Copy the MPI configuration note between "--- a/src/MPI_with_SYCL/CMakeLists.txt" and "endforeach()", inclusive, substituting "PRIVATE" for each occurrence of "PUBLIC".

BEGIN Provided passage

This demo will be automatically skipped when MPI is not installed/detected.
Sometimes CMake fails to find the correct MPI library. A message saying this
will appear in the CMake configuration output. If this occurs then you
should adjust the CMakeLists.txt manually depending on the location of your
MPI installation. E.g.
--- a/src/MPI_with_SYCL/CMakeLists.txt
+++ b/src/MPI_with_SYCL/CMakeLists.txt
@@ -5,7 +5,7 @@ else()
message(STATUS "Found MPI, configuring the MPI_with_SYCL demo")
foreach(TARGET send_recv_usm send_recv_buff scatter_reduce_gather)
add_executable(${TARGET} ${TARGET}.cpp)
- target_compile_options(${TARGET} PUBLIC ${SYCL_FLAGS} ${MPI_INCLUDE_DIRS})
- target_link_options(${TARGET} PUBLIC ${SYCL_FLAGS} ${MPI_LIBRARIES})
+ target_compile_options(${TARGET} PUBLIC ${SYCL_FLAGS} ${MPI_INCLUDE_DIRS} -I/opt/cray/pe/mpich/8.1.25/ofi/cray/10.0/include/)
+ target_link_options(${TARGET} PUBLIC ${SYCL_FLAGS} ${MPI_LIBRARIES} -L/opt/cray/pe/mpich/8.1.25/ofi/cray/10.0/lib)
endforeach()
endif()
Additionally, in order to run the examples, the MPI implementation needs
to be device-aware. The CMake configuration attempts to build and execute the
simplest example to evaluate whether the found MPI library supports any of the
enabled backends. This demo will be automatically skipped if this check does not
pass and a corresponding message will appear in the CMake configuration output.

END Provided passage
BEGIN Records

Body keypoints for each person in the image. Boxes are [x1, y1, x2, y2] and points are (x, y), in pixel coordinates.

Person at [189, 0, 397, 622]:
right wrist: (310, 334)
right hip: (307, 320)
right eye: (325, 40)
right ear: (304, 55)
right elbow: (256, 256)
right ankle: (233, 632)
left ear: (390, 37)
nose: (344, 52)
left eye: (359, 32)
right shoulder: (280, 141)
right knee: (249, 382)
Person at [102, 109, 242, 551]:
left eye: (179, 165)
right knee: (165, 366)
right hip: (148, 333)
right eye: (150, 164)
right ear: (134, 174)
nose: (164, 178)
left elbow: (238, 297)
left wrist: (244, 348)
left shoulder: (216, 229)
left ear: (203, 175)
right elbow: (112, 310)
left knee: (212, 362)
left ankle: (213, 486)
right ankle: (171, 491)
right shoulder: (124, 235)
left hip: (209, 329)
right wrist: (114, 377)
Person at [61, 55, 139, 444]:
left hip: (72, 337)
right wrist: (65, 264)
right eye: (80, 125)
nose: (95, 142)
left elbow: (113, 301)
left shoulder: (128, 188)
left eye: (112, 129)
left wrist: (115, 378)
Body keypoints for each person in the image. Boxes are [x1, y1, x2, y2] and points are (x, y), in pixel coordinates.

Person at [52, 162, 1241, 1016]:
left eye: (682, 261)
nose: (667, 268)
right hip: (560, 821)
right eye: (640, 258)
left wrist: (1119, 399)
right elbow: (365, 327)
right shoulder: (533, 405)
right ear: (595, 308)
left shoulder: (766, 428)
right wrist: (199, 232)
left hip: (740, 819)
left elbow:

END Records

| Your response |
--- a/src/MPI_with_SYCL/CMakeLists.txt
+++ b/src/MPI_with_SYCL/CMakeLists.txt
@@ -5,7 +5,7 @@ else()
message(STATUS "Found MPI, configuring the MPI_with_SYCL demo")
foreach(TARGET send_recv_usm send_recv_buff scatter_reduce_gather)
add_executable(${TARGET} ${TARGET}.cpp)
- target_compile_options(${TARGET} PRIVATE ${SYCL_FLAGS} ${MPI_INCLUDE_DIRS})
- target_link_options(${TARGET} PRIVATE ${SYCL_FLAGS} ${MPI_LIBRARIES})
+ target_compile_options(${TARGET} PRIVATE ${SYCL_FLAGS} ${MPI_INCLUDE_DIRS} -I/opt/cray/pe/mpich/8.1.25/ofi/cray/10.0/include/)
+ target_link_options(${TARGET} PRIVATE ${SYCL_FLAGS} ${MPI_LIBRARIES} -L/opt/cray/pe/mpich/8.1.25/ofi/cray/10.0/lib)
endforeach()